__Exercice proposé 1__. Recopiez à l'identique les entrées, depuis le début jusqu'à la ligne contenant « purple pentagon at (388, 378): moved 2 px up » incluse. Laissez les images de côté dans votre réponse.

__Texte à lire__.
Citation
Le parti UNAR a tenu son premier meeting à Kigali le 13 septembre 1959. Mr Lazare
NDAZARO en fait un rapport à l’intention de la Résidence (autorité belge). L’auteur est
cofondateur de RADER, Parti « des fonctionnaires » opposé à UNAR. Le document est
authentique.
UNION NATIONALE RWANDAISE
‘‘U.N.A.R. ’’
Réunion à Kigali le 13 septembre 1959
Le 10 septembre 1959, j’ai rédigé un rapport concernant le siège, les buts, composition du
comité, programmes et objectifs de cette association. Le rapport en question a été présenté à
Monsieur le Résident du Ruanda
Le 13 septembre 1959, cette association d’inspiration absolument féodale s’est présentée au
public à Kigali de façon spectaculaire. La réunion a eu lieu devant le Cercle des « Evolués » à
Nyamirambo (Kigali) à 12 heures, en plein air, afin que le grand public puisse largement y assister.

__Données d'entrée__.
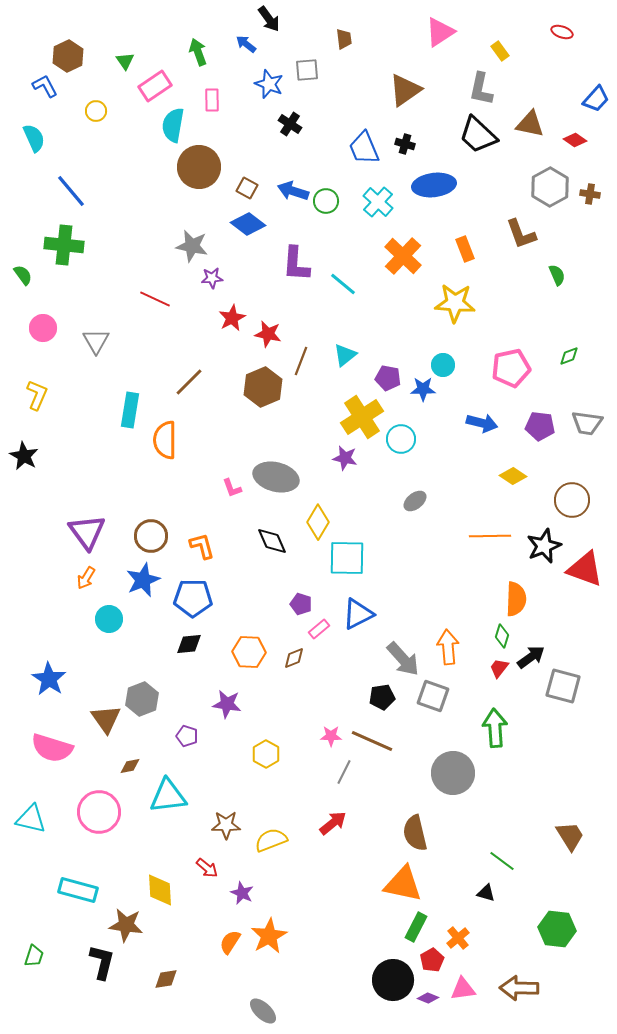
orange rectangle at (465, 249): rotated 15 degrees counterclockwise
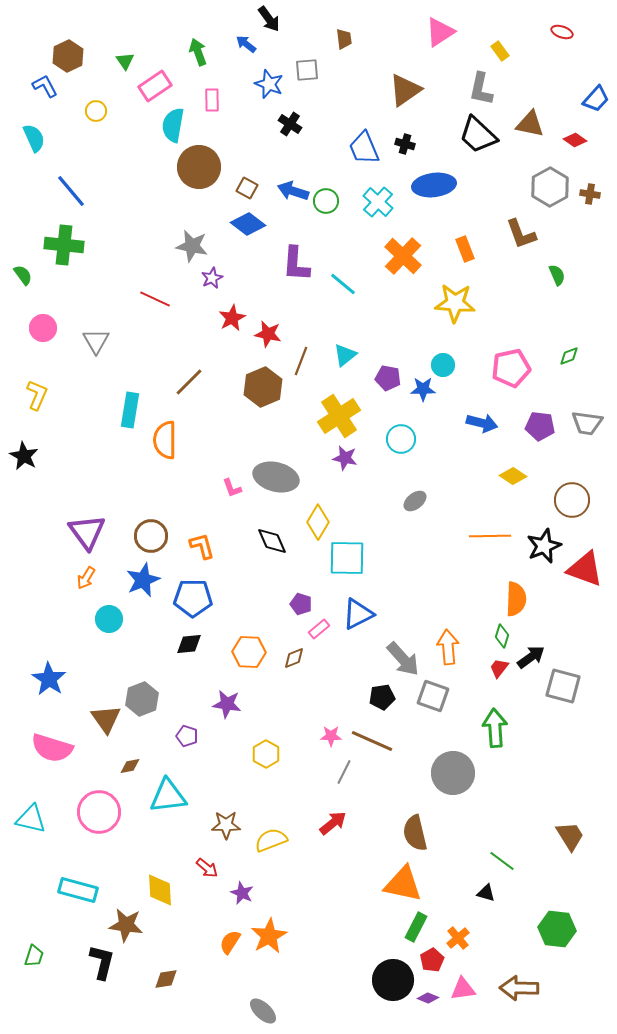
purple star at (212, 278): rotated 20 degrees counterclockwise
yellow cross at (362, 417): moved 23 px left, 1 px up
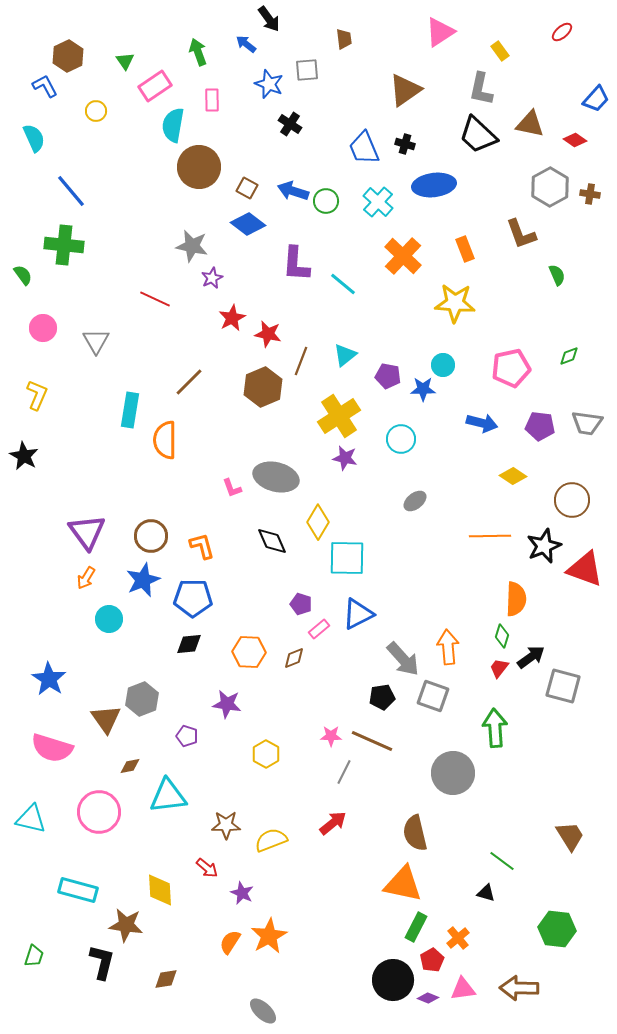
red ellipse at (562, 32): rotated 60 degrees counterclockwise
purple pentagon at (388, 378): moved 2 px up
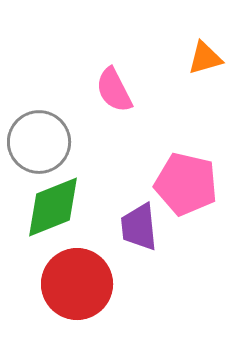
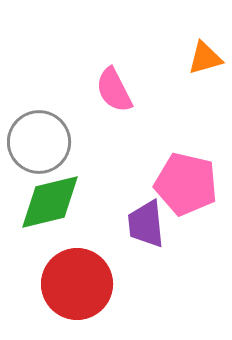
green diamond: moved 3 px left, 5 px up; rotated 8 degrees clockwise
purple trapezoid: moved 7 px right, 3 px up
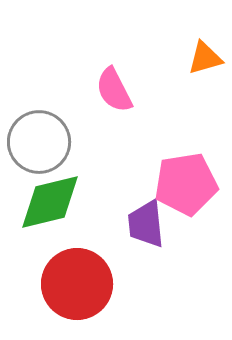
pink pentagon: rotated 22 degrees counterclockwise
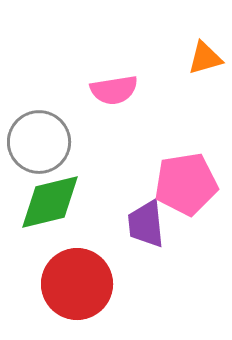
pink semicircle: rotated 72 degrees counterclockwise
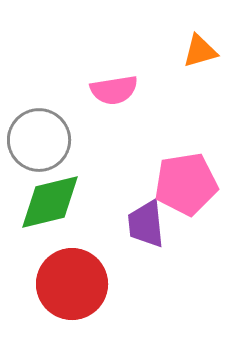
orange triangle: moved 5 px left, 7 px up
gray circle: moved 2 px up
red circle: moved 5 px left
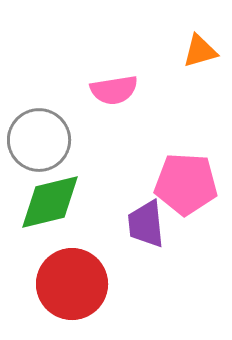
pink pentagon: rotated 12 degrees clockwise
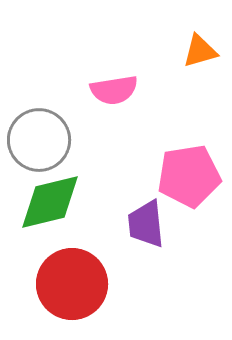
pink pentagon: moved 3 px right, 8 px up; rotated 12 degrees counterclockwise
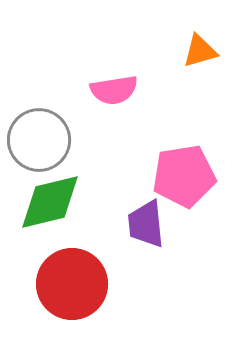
pink pentagon: moved 5 px left
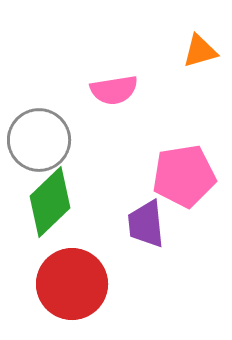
green diamond: rotated 30 degrees counterclockwise
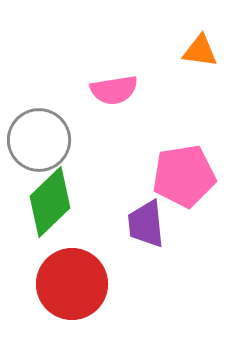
orange triangle: rotated 24 degrees clockwise
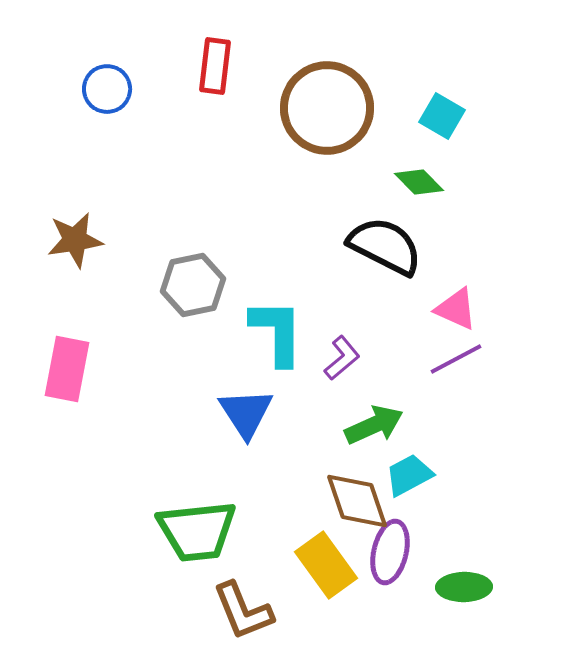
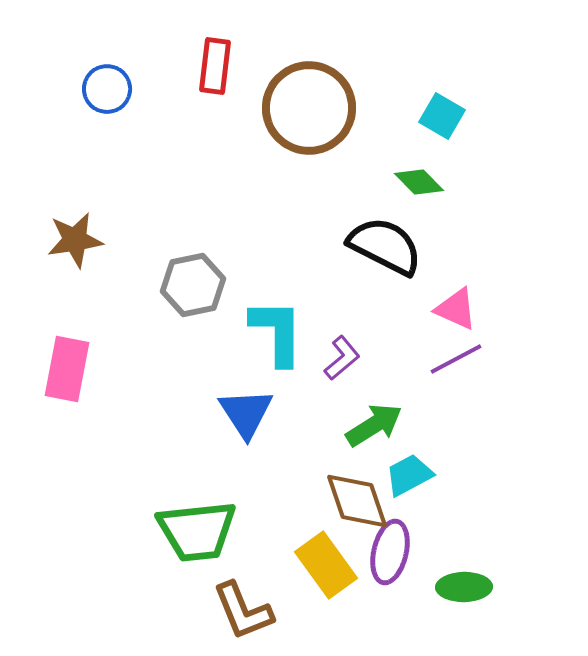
brown circle: moved 18 px left
green arrow: rotated 8 degrees counterclockwise
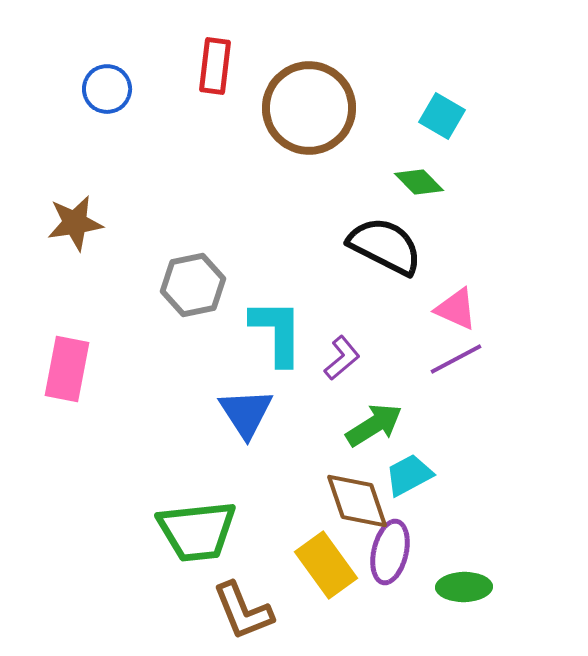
brown star: moved 17 px up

__Exercice proposé 2__. Citez fidèlement le document sur la réunion de l'UNAR à Kigali, de « UNION NATIONALE RWANDAISE » jusqu'à « largement y assister. ».

__Réponse à l'exercice 1__.
orange rectangle at (465, 249): rotated 15 degrees counterclockwise
purple star at (212, 278): rotated 20 degrees counterclockwise
yellow cross at (362, 417): moved 23 px left, 1 px up
red ellipse at (562, 32): rotated 60 degrees counterclockwise
purple pentagon at (388, 378): moved 2 px up

__Réponse à l'exercice 2__.
UNION NATIONALE RWANDAISE
‘‘U.N.A.R. ’’
Réunion à Kigali le 13 septembre 1959
Le 10 septembre 1959, j’ai rédigé un rapport concernant le siège, les buts, composition du
comité, programmes et objectifs de cette association. Le rapport en question a été présenté à
Monsieur le Résident du Ruanda
Le 13 septembre 1959, cette association d’inspiration absolument féodale s’est présentée au
public à Kigali de façon spectaculaire. La réunion a eu lieu devant le Cercle des « Evolués » à
Nyamirambo (Kigali) à 12 heures, en plein air, afin que le grand public puisse largement y assister.